Just as gender and race studies are insisting upon intersectional approaches that attend to differences while forging alliances, so too should mind studies speak (and listen) to other critical paradigms including ecocriticism, Marxism, new materialism, feminism and critical race studies (to name a few). A great example of this critical intersectionality was the beautiful and powerful talk that Fred Moten gave at UCSB on improvisation and race in the wake of Michael Brown’s death at the hands of the Ferguson Police Department. Sitting in the audience with so many folks from diverse research clusters within UCSB’s English department, as well as other departments, I remember feeling that, in these trying times, mind studies cannot afford to be an insulated world unto itself.

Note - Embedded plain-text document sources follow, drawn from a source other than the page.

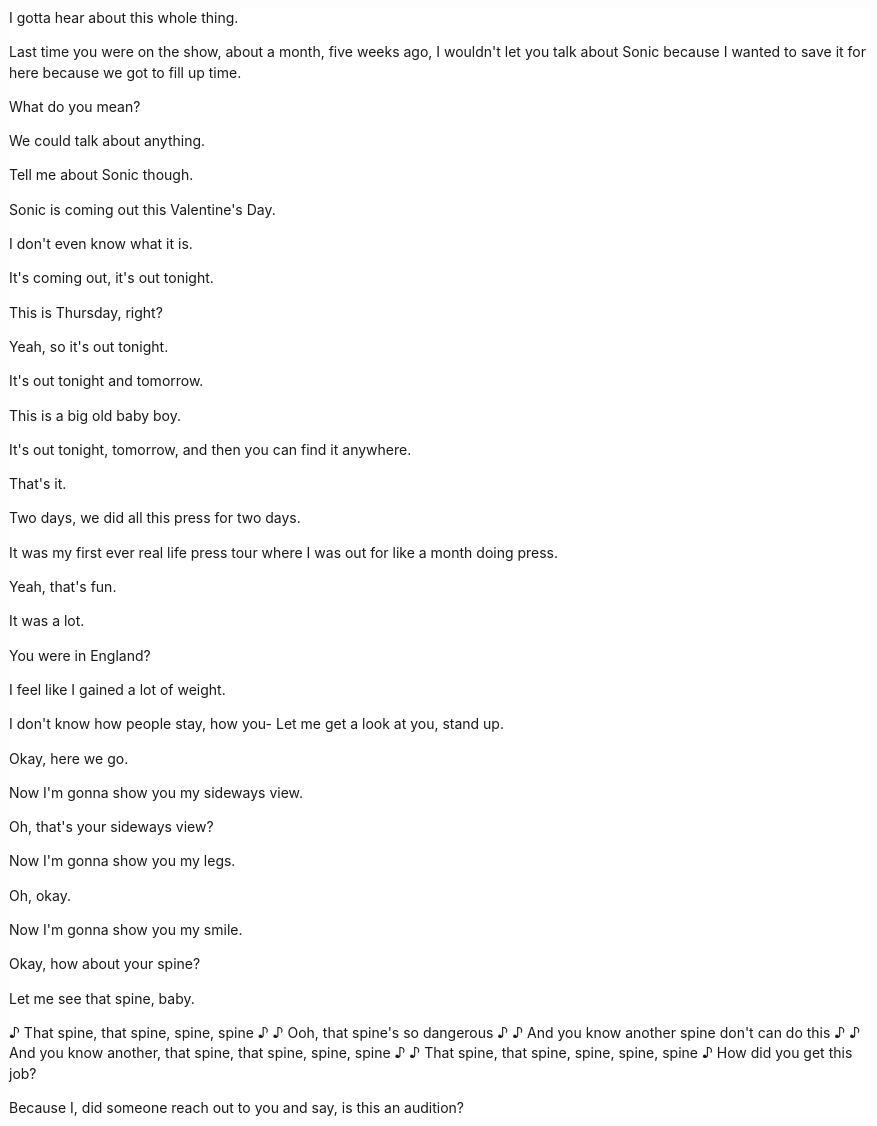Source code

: I gotta hear about this whole thing.

Last time you were on the show, about a month, five weeks ago, I wouldn't let you talk about Sonic because I wanted to save it for here because we got to fill up time.

What do you mean?

We could talk about anything.

Tell me about Sonic though.

Sonic is coming out this Valentine's Day.

I don't even know what it is.

It's coming out, it's out tonight.

This is Thursday, right?

Yeah, so it's out tonight.

It's out tonight and tomorrow.

This is a big old baby boy.

It's out tonight, tomorrow, and then you can find it anywhere.

That's it.

Two days, we did all this press for two days.

It was my first ever real life press tour where I was out for like a month doing press.

Yeah, that's fun.

It was a lot.

You were in England?

I feel like I gained a lot of weight.

I don't know how people stay, how you- Let me get a look at you, stand up.

Okay, here we go.

Now I'm gonna show you my sideways view.

Oh, that's your sideways view?

Now I'm gonna show you my legs.

Oh, okay.

Now I'm gonna show you my smile.

Okay, how about your spine?

Let me see that spine, baby.

♪ That spine, that spine, spine, spine ♪ ♪ Ooh, that spine's so dangerous ♪ ♪ And you know another spine don't can do this ♪ ♪ And you know another, that spine, that spine, spine, spine ♪ ♪ That spine, that spine, spine, spine, spine ♪ How did you get this job?

Because I, did someone reach out to you and say, is this an audition?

Where do you see this field heading?  What’s unanswered (or just beginning to be answered) that you are curious about?

Of course, the field should not move in just one direction, but continue to explore different avenues. I’d love to read more work on animal minds and I think the rise of disability studies opens up really important vistas of thought on neurodiversity, a term that is currently being theorized in really fascinating ways. In terms of my own interests, in the future I hope to collaborate with (social) scientists to produce some studies on the neurological and psychological effects of watching performances of religious violence, such as passion plays. The more we can replace interdisciplinary squabbling with creative collaboration, the more mind studies will continue to thrive in literature departments and elsewhere.

 

Selections from Paul’s Work:

Below you will find the abstract for Paul’s article in PMLA (vol. 30, num. 5), “Better Living through Dread: Medieval Ascetics, Modern Philosophers, and the Long History of Existential Anxiety.”  

Intellectual historians often credit Søren Kierkegaard as existential anxiety’s prime mover. Arguing against this popular sentiment, this essay reads Kierkegaard not as the ex nihilo inventor of existential anxiety but as a modern practitioner of a deep-historical, dread-based asceticism. Examining a wide range of Middle English devotional literature alongside some canonical works of modern existentialism, it argues that Kierkegaard and the existentialists who followed him participated in a Judeo-Christian tradition of dread-based asceticism, the popularity of which had dwindled since the Middle Ages but never vanished. Following medieval ascetics, modern philosophers like Kierkegaard, Martin Heidegger, and Jean-Paul Sartre cultivated and analyzed anxiety in an effort to embody authenticity. By considering premodern ascetics early existentialists and modern existentialists latter-day ascetics, the essay sees the long history of existential anxiety as an ascetic tradition built around the ethical goal of living better through dread.